The final stake is being gouged by our community – the cost of going out to a gay venue is $8 – $10 JUST to get IN, then the cost of a drink?; $20 for the baths?
“Gays/gayelles are actually everywhere all over the city and not all only balled up in a tiny firetrap club hovels”.
http://www.youtube.com/watch?v=PKivFKqLasA
I can’t understand why a person HAS to go to a nightclub or on-line to get hooked up, whether you’re gay or straight.
I met my wife at a small town billiards facility. Not the kind of place I’d expected to meet someone, but it wasn’t a meat market.
I love who ever wrote this! And you are right! I love the gay community we have here in Halifax.. it isn’t as out and open as other places.. and people don’t usually push their gayness in your face. Best way to meet a lover is to become their friend.. or network through other friends and take an active stand in finding new gay people to connect with.

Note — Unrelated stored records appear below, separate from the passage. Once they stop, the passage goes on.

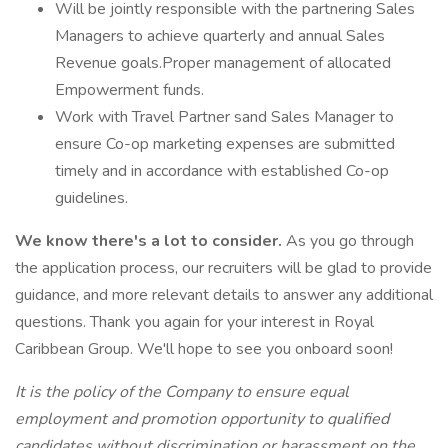
Will be jointly responsible with the partnering Sales
Managers to achieve quarterly and annual Sales
Revenue goals.Proper management of allocated
Empowerment funds.
Work with Travel Partner sand Sales Manager to
ensure Co-op marketing expenses are submitted
timely and in accordance with established Co-op
guidelines.
We know there's a lot to consider.
As you go through
the application process, our recruiters will be glad to provide
guidance, and more relevant details to answer any additional
questions. Thank you again for your interest in Royal
Caribbean Group. We'll hope to see you onboard soon!
It is the policy of the Company to ensure equal
employment and promotion opportunity to qualified
candidates without discrimination or harassment on the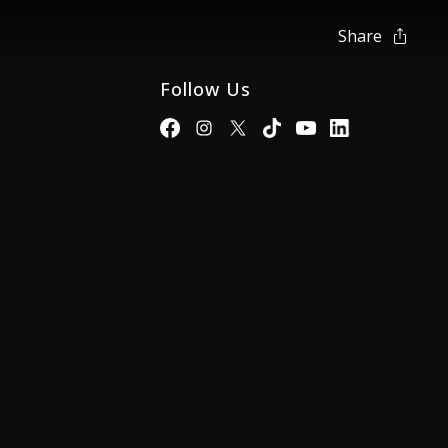
Share
Follow Us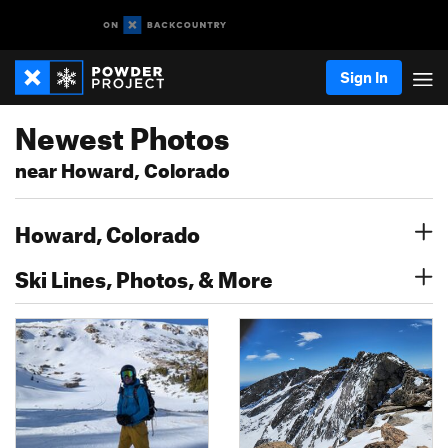
Sign In
Newest Photos
near Howard, Colorado
Howard, Colorado
Ski Lines, Photos, & More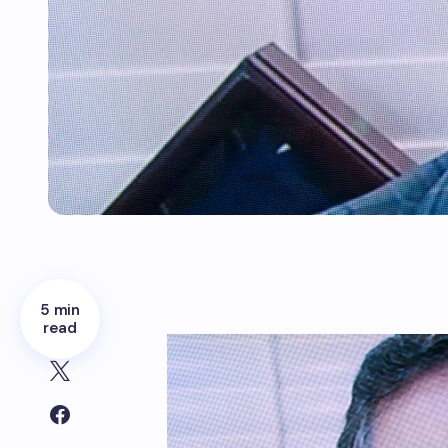
5 min
read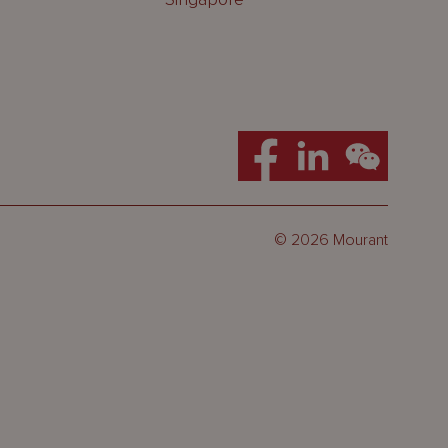
© 2026 Mourant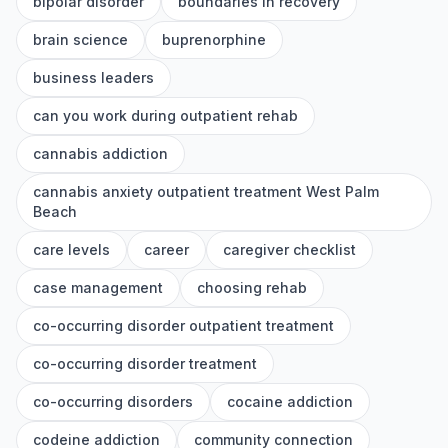
bipolar disorder
boundaries in recovery
brain science
buprenorphine
business leaders
can you work during outpatient rehab
cannabis addiction
cannabis anxiety outpatient treatment West Palm
Beach
care levels
career
caregiver checklist
case management
choosing rehab
co-occurring disorder outpatient treatment
co-occurring disorder treatment
co-occurring disorders
cocaine addiction
codeine addiction
community connection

For those who go downtown to bars and online looking for love.. sadly most of what your going to find is other people wanting sex, a good time, a good laugh or to take advantage of someone.. and that goes for straight and gay people. Meeting someone is the same process no matter what gender your looking for.
“…people don’t usually push their gayness in your face.” Oh, like straight people don’t push their straightness into out faces? LOLOL! Given we (all) live in a hetero-centric world…
And if we do, then what?! We become unaceptable? Too gay? Not straight enough?
Do you REALLY mean that missy-j, or did you mean something else…?!